··· DATA SECTION

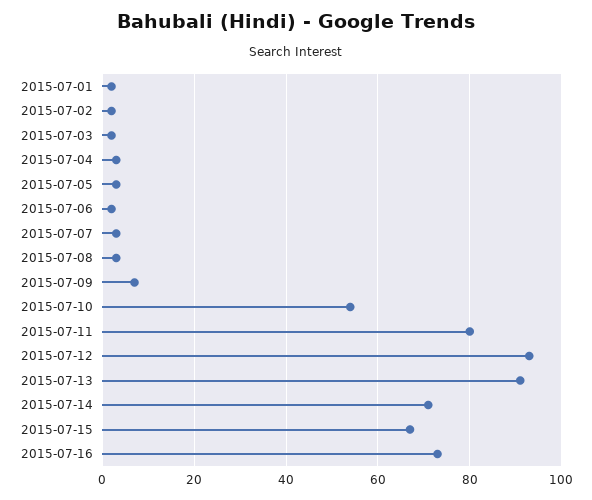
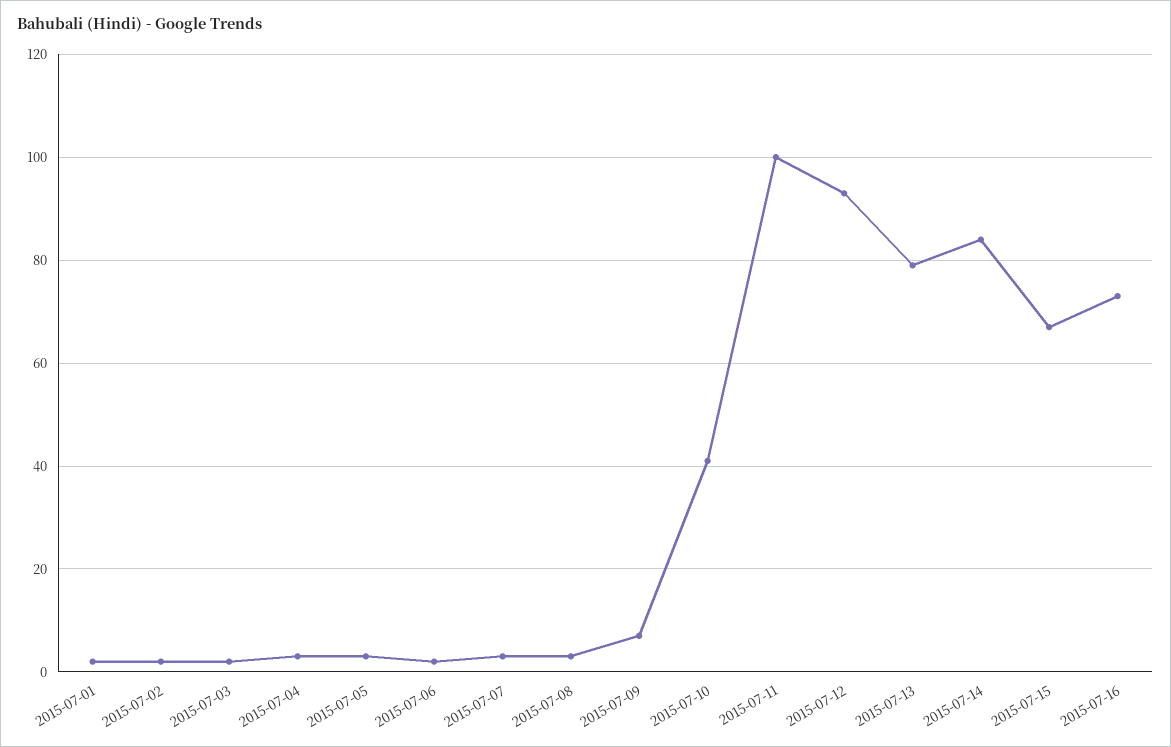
  {
    "2015-07-01": 0,
    "2015-07-02": 0,
    "2015-07-03": 0,
    "2015-07-04": 5,
    "2015-07-05": 5,
    "2015-07-06": 0,
    "2015-07-07": 5,
    "2015-07-08": 5,
    "2015-07-09": 5,
-   "2015-07-10": 55,
+   "2015-07-10": 40,
-   "2015-07-11": 80,
+   "2015-07-11": 100,
    "2015-07-12": 95,
-   "2015-07-13": 90,
+   "2015-07-13": 80,
-   "2015-07-14": 70,
+   "2015-07-14": 85,
    "2015-07-15": 65,
    "2015-07-16": 75
  }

······

▸ **WRITTEN TASK**
Pictures excluded, quote all the data above exactly.

▸ **TASK SOLUTION**
  {
    "2015-07-01": 0,
    "2015-07-02": 0,
    "2015-07-03": 0,
    "2015-07-04": 5,
    "2015-07-05": 5,
    "2015-07-06": 0,
    "2015-07-07": 5,
    "2015-07-08": 5,
    "2015-07-09": 5,
-   "2015-07-10": 55,
+   "2015-07-10": 40,
-   "2015-07-11": 80,
+   "2015-07-11": 100,
    "2015-07-12": 95,
-   "2015-07-13": 90,
+   "2015-07-13": 80,
-   "2015-07-14": 70,
+   "2015-07-14": 85,
    "2015-07-15": 65,
    "2015-07-16": 75
  }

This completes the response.